EXERCISE PROMPT: Set out word for word the line that contains "Weitere Tattoos von Icke091" and each line after it, through the end of the data below, but exclude the pictures.

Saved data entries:
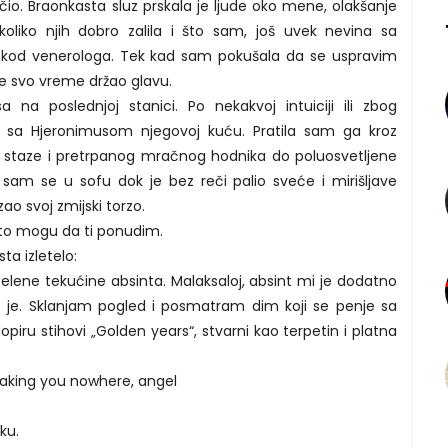
čio. Braonkasta sluz prskala je ljude oko mene, olakšanje
liko njih dobro zalila i što sam, još uvek nevina sa
a kod venerologa. Tek kad sam pokušala da se uspravim
je svo vreme držao glavu.
 na poslednjoj stanici. Po nekakvoj intuiciji ili zbog
 sa Hjeronimusom njegovoj kuću. Pratila sam ga kroz
e staze i pretrpanog mračnog hodnika do poluosvetljene
 sam se u sofu dok je bez reči palio sveće i mirišljave
zao svoj zmijski torzo.
 što mogu da ti ponudim.
sta izletelo:
lene tekućine absinta. Malaksaloj, absint mi je dodatno
e je. Sklanjam pogled i posmatram dim koji se penje sa
dopiru stihovi „Golden years“, stvarni kao terpetin i platna
 taking you nowhere, angel
ku.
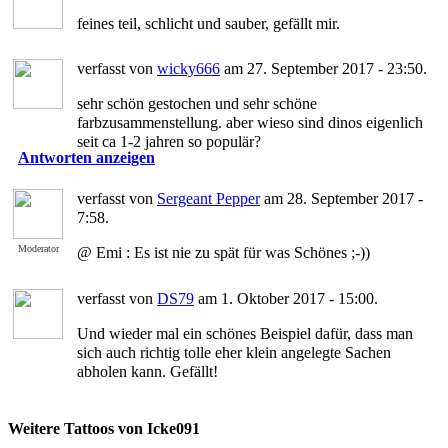
feines teil, schlicht und sauber, gefällt mir.
verfasst von
wicky666
am 27. September 2017 - 23:50.
sehr schön gestochen und sehr schöne
farbzusammenstellung. aber wieso sind dinos eigenlich
seit ca 1-2 jahren so populär?
Antworten anzeigen
verfasst von
Sergeant Pepper
am 28. September 2017 -
7:58.
Moderator
@ Emi : Es ist nie zu spät für was Schönes ;-))
verfasst von
DS79
am 1. Oktober 2017 - 15:00.
Und wieder mal ein schönes Beispiel dafür, dass man
sich auch richtig tolle eher klein angelegte Sachen
abholen kann. Gefällt!
Weitere Tattoos von Icke091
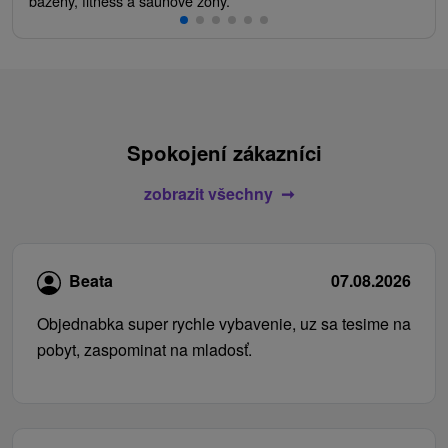
bazény, fitness a saunové zóny.
Spokojení zákazníci
zobrazit všechny
Beata
07.08.2026
Objednabka super rychle vybavenie, uz sa tesime na
pobyt, zaspominat na mladosť.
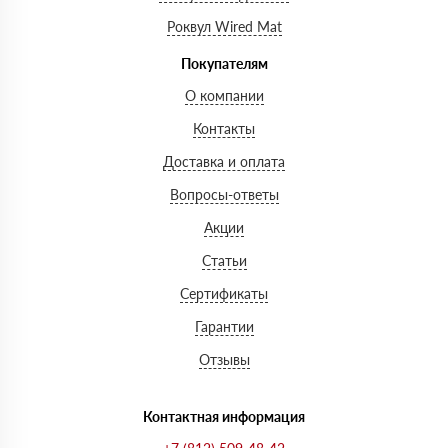
Роквул Wired Mat
Покупателям
О компании
Контакты
Доставка и оплата
Вопросы-ответы
Акции
Статьи
Сертификаты
Гарантии
Отзывы
Контактная информация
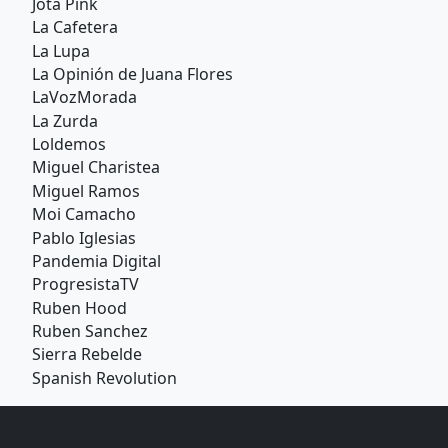
Jota Pink
La Cafetera
La Lupa
La Opinión de Juana Flores
LaVozMorada
La Zurda
Loldemos
Miguel Charistea
Miguel Ramos
Moi Camacho
Pablo Iglesias
Pandemia Digital
ProgresistaTV
Ruben Hood
Ruben Sanchez
Sierra Rebelde
Spanish Revolution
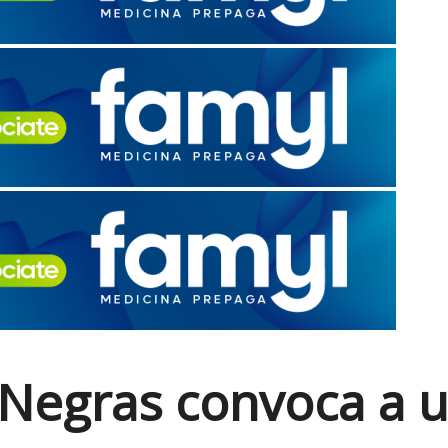
 Negras convoca a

WRITTEN SOLUTION:
Weitere Tattoos von Icke091
bazény, fitness a saunové zóny.
Spokojení zákazníci
zobrazit všechny
Beata
07.08.2026
Objednabka super rychle vybavenie, uz sa tesime na
pobyt, zaspominat na mladosť.
Роквул Wired Mat
Покупателям
О компании
Контакты
Доставка и оплата
Вопросы-ответы
Акции
Статьи
Сертификаты
Гарантии
Отзывы
Контактная информация
Jota Pink
La Cafetera
La Lupa
La Opinión de Juana Flores
LaVozMorada
La Zurda
Loldemos
Miguel Charistea
Miguel Ramos
Moi Camacho
Pablo Iglesias
Pandemia Digital
ProgresistaTV
Ruben Hood
Ruben Sanchez
Sierra Rebelde
Spanish Revolution
 Negras convoca a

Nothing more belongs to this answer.